Wednesday, October 14, 2009

Crazy Heat

Working at SACHR, I see a lot of patients that have hepatitis, or that have HIV. Recently, I just began treating a woman with both. She has hep A and C, HIV, and diabetes. Heat is the byword for this woman. Her pulse is rapid and thin, and her tongue is scarlet. She has, perhaps, the first truly scarlet tongue I've seen without the aid of hard candy.
Her hepatitis has given her hepatomegaly, and she has a hard time breathing due to crowding of the abdomen. She also has lots of phlegm. While not jaundiced, her skin does have heat papules covering her upper chest, which makes sense since heat rises.
So far, I've only been giving her palliative acupuncture. Her last treatment focused on trying to clear some of her heat. Liver 2 was a prime point, and she also received Kidney 6, L.I. 11, Pc 7, and Stomach 40 for phlegm. I also used GB 41 to move some of her Liver qi.
I intend to follow up with this patient intently, and am currently waiting for her doctor to send me her Liver work-up. More to follow.

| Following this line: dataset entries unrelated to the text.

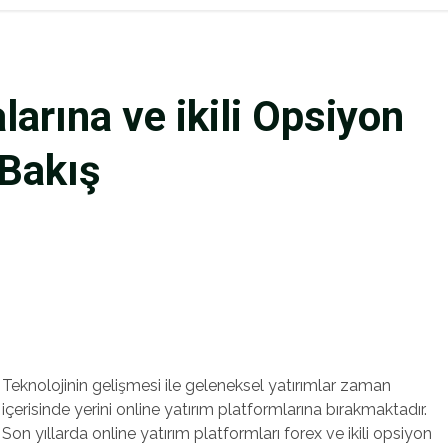
larına ve ikili Opsiyon
 Bakış
Teknolojinin gelişmesi ile geleneksel yatırımlar zaman
içerisinde yerini online yatırım platformlarına bırakmaktadır.
Son yıllarda online yatırım platformları forex ve ikili opsiyon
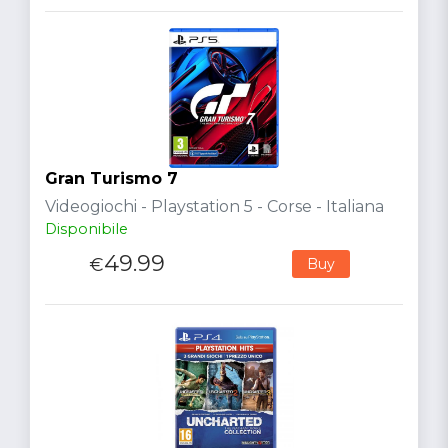
Gran Turismo 7
Videogiochi - Playstation 5 - Corse - Italiana
Disponibile
49.99
€
Buy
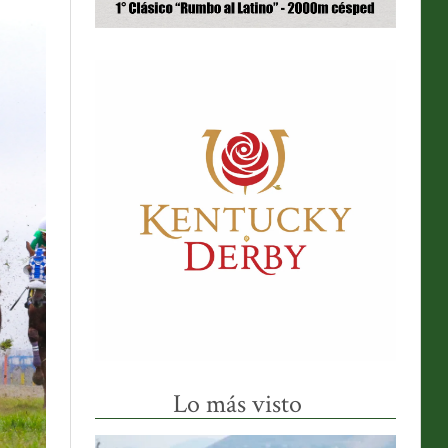
Lo más visto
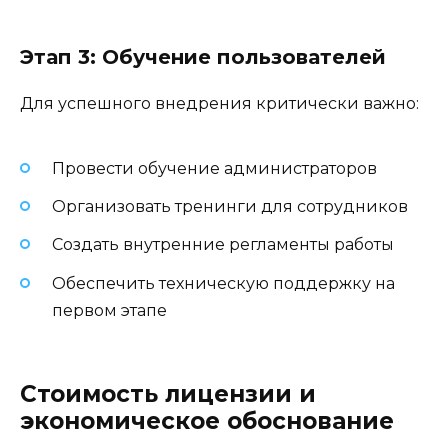
Этап 3: Обучение пользователей
Для успешного внедрения критически важно:
Провести обучение администраторов
Организовать тренинги для сотрудников
Создать внутренние регламенты работы
Обеспечить техническую поддержку на
первом этапе
Стоимость лицензии и
экономическое обоснование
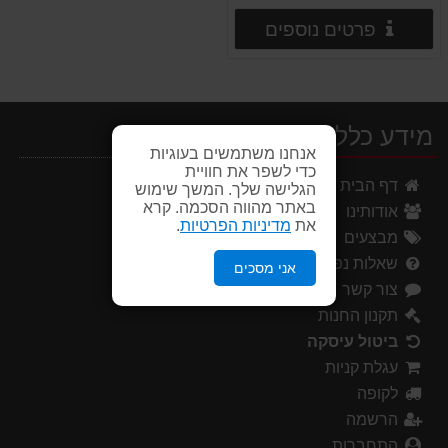
פרטים נוספים
פרטים נוספים
מידע כללי
אנחנו משתמשים בעוגיות
כדי לשפר את חוויית
דף הבית
הגלישה שלך. המשך שימוש
באתר מהווה הסכמה. קרא
אודותינו
את
מדיניות הפרטיות
.
מבצעים
שאלות נפוצות
אני מסכים
צור קשר
תקנון החנות
ביטול עיסקה
עגלת קניות
לקופה
הרשמה
התחברות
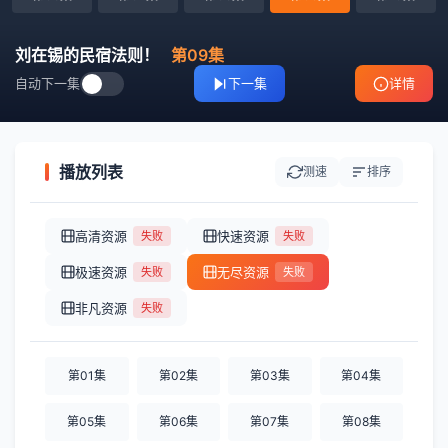
刘在锡的民宿法则！
第09集
自动下一集
下一集
详情
播放列表
测速
排序
高清资源
快速资源
失败
失败
极速资源
无尽资源
失败
失败
非凡资源
失败
第01集
第02集
第03集
第04集
第05集
第06集
第07集
第08集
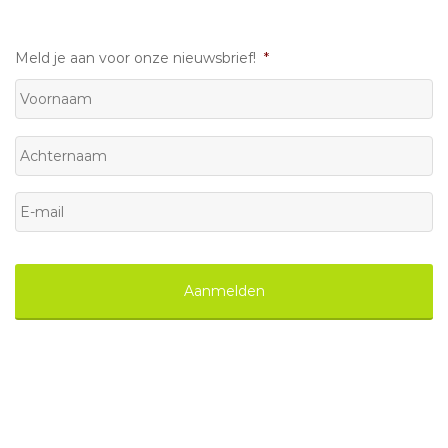
Meld je aan voor onze nieuwsbrief!
*
Voornaam
Achternaam
E-
mail
*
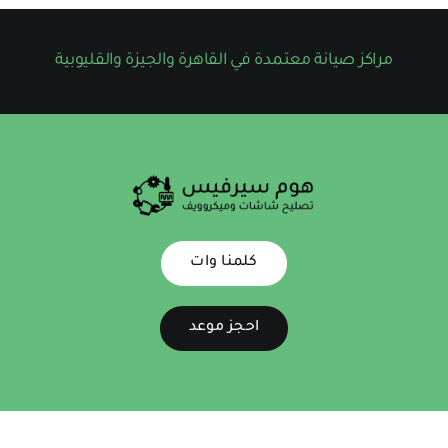
مراكز صيانة معتمدة في القاهرة والجيزة والقليوبية
كلمنا وات
احجز موعد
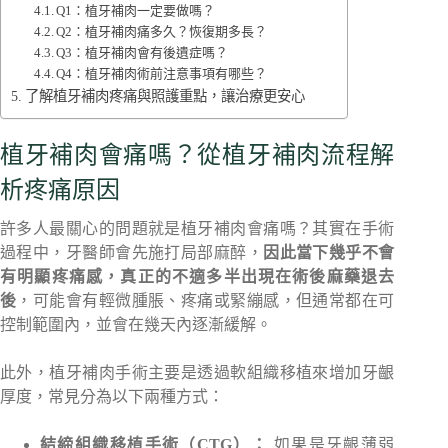
Q1：植牙補肉一定要做嗎？
Q2：植牙補肉痛多久？恢復期多長？
Q3：植牙補肉會有後遺症嗎？
Q4：植牙補肉術前注意事項有哪些？
了解植牙補肉疼痛與照護重點，讓治療更安心
植牙補肉會痛嗎？從植牙補肉流程解
析疼痛原因
許多人最關心的問題就是植牙補肉會痛嗎？其實在手術
過程中，牙醫師會先施打局部麻醉，
因此當下幾乎不會
有明顯疼痛感，真正的不適多半出現在術後麻藥退去
後
，可能會有輕微腫脹、疼痛或緊繃感，但通常都在可
控制範圍內，並會在幾天內逐漸緩解。
此外，植牙補肉手術主要是透過軟組織移植來增加牙齦
厚度，常見分為以下兩種方式：
結締組織移植手術
（CTG）：
如果是牙齦薄弱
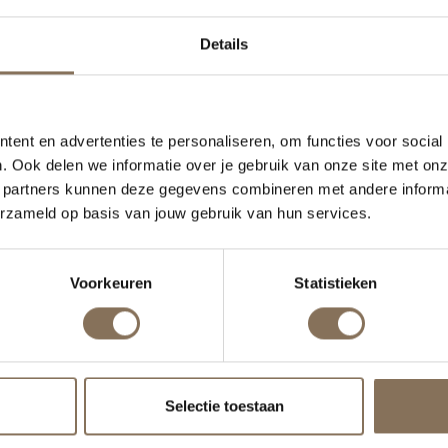
RECENT BEKEKEN
Details
ent en advertenties te personaliseren, om functies voor social
. Ook delen we informatie over je gebruik van onze site met onz
 partners kunnen deze gegevens combineren met andere informat
erzameld op basis van jouw gebruik van hun services.
Voorkeuren
Statistieken
Selectie toestaan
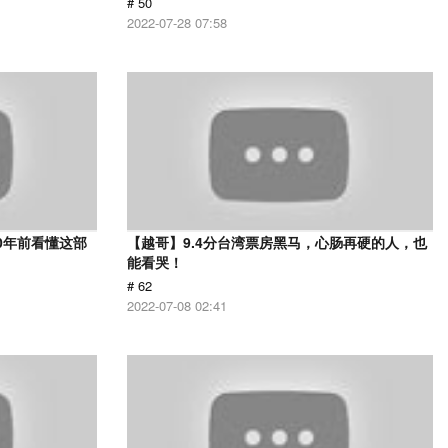
# 50
2022-07-28 07:58
0年前看懂这部
【越哥】9.4分台湾票房黑马，心肠再硬的人，也
能看哭！
# 62
2022-07-08 02:41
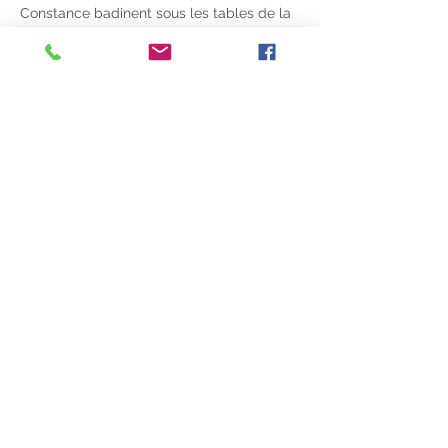
Constance badinent sous les tables de la 
réception…
Afficher plus
Il y a un groupe pour cet événement. Vous
pourrez le rejoindre dès que vous vous
serez inscrit à cet événement.
Partager cet événement
© 2020 ACVL
mentions légales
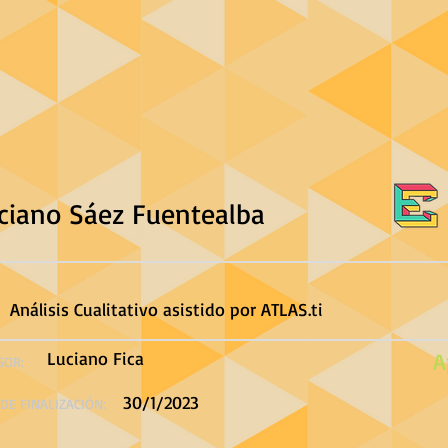
ciano Sáez Fuentealba
Análisis Cualitativo asistido por ATLAS.ti
Luciano Fica
A
SOR:
30/1/2023
DE FINALIZACIÓN:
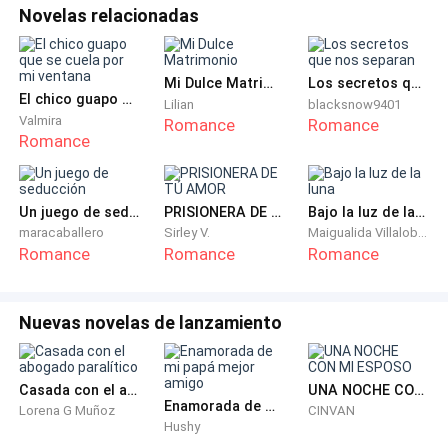
Novelas relacionadas
Mi Dulce Matrimonio
Los secretos que nos separan
El chico guapo que se cuela por mi ventana
Lilian
blacksnow9401
Valmira
Romance
Romance
Romance
Un juego de seducción
PRISIONERA DE TÚ AMOR
Bajo la luz de la luna
maracaballero
Sirley V.
Maigualida Villalobos
Romance
Romance
Romance
Nuevas novelas de lanzamiento
Casada con el abogado paralítico
UNA NOCHE CON MI ESPOSO
Enamorada de mi papá mejor amigo
Lorena G Muñoz
CINVAN
Hushy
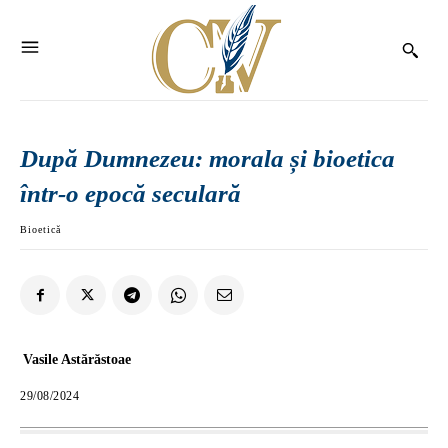
După Dumnezeu: morala și bioetica
într-o epocă seculară
Bioetică
Vasile Astărăstoae
29/08/2024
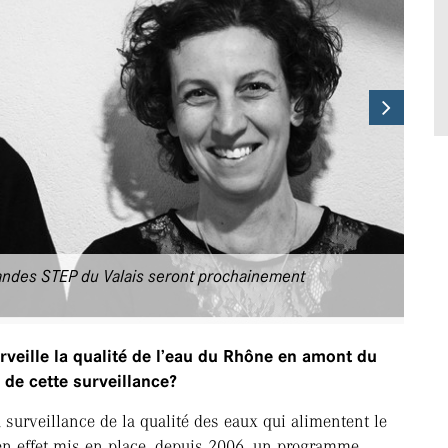
Next
andes STEP du Valais seront prochainement
eille la qualité de l’eau du Rhône en amont du
 de cette surveillance?
la surveillance de la qualité des eaux qui alimentent le
n effet mis en place, depuis 2006, un programme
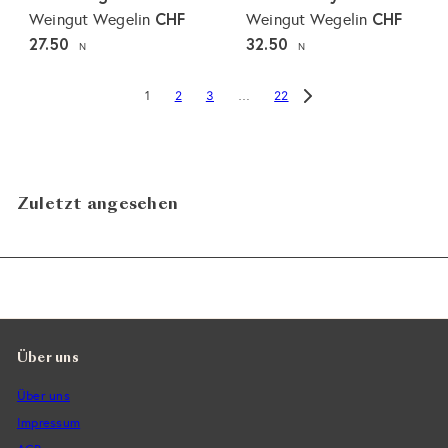
CHF
CHF
Weingut Wegelin
Weingut Wegelin
27.50
32.50
N
N
2
3
22
1
…
Zuletzt angesehen
Über uns
Über uns
Impressum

Speaking of heat, sometimes a little bit of knowledge is indeed a bad thing. Another of my patients at SACHR has been coming regularly to me for about two weeks, and has loads of heat in him. This patient is actually quite robust. Just two days ago, when he thought I was in the treatment Sanctuary, but wasn't, he tried to open the door. He twisted the locked door-knob with such force that he destroyed it. So far, he has almost always presented with a red tongue, especially near the tip and front, with a dry yellow coat. He has a lot of hunger, and is thirsty a lot. He also suffers from gastritis. He almost always presents with a sweat, staining his clothes.
This case drove me crazy, as I would give treatments to clear heat, and nothing I did seemed to work. The last three treatments have focused on clearing heat from the ying/nutritive level; although not delirious, he does have some history of mental illness (currently under control). Points that I used were Pc 8, Sp 10, L.I. 11, Heart 3, and Pc 7. At times, there would be a slight improvement, but nothing substantial.
Today, however, as he was getting ready to leave, he let slip a vital piece of information that he hadn't told me before. He was regularly taking ren shen (Radix ginseng)! Not just regularly, but daily, both Chinese and Korean varieties! Suddenly, it all made sense. I'd clear heat, and then he'd go and put it right back in. I don't blame the patient; I blame marketing. Drink makers and marketers have been touting the wonderful effects of ginseng and you can even find it in neighborhood bodegas. As wonderful an herb as ginseng is, like the saying says, too much of a good thing is a bad thing. What's worse is that this is precisely the kind of abuse of herbs, in ways that the compilers of all Chinese materia medica never dreamed of in their darkest nightmares, gets herbs banned from the market in this country. The latest casualty in this country is ma huang (Hb. ephedra). It's impossible to get, all because Orioles pitcher Steve Belcher abused ephedra and inadvertently killed himself. I say abused ephedra, although I'm sure he and thousands of people like him didn't think they were abusing it. After all, the makers of diet pills were putting it in their product, and they wouldn't do anything to harm you to make a buck, would they?
Bottom line: more people across the USA abuse oxycontin than abuse heroin, cocaine, and alcohol combined, but it's still prescribed legally. One ill-informed athlete uses ephedra in a way never intended in any Chinese medical text, in a manner that flouted all the traditional contraindications, and winds up killing himself, and suddenly it's too risky, nope, sorry, training or not, you can't have it. There's something very wrong with this picture.

1 comment:

  1. A dozen or more years ago I stopped in a convenience store by St. Marks and saw by the counter a product called Herbal X-stacy. I looked at the ingredients and realized it was heart attack pills. Three different forms of ephedra along with Gotu Kola, another popular high caffeine herb and straight caffeine.

    I took ren shen daily in the eighties in what today would be low doses. I learned not to abuse it like people do coffee and eventually took it or a broader spectrum tonic in the morning. Americans love heat. Go Go right now fix me like I'm a Nascar. Got places to go.

    I don't know the law but had heard that Ma Huang was being banned. I thought it would be controlled and not available without a prescription. I can understand why the herbal stores and distributors might decide not to handle it. All they need are regulators who don't know anything about what they're regulating.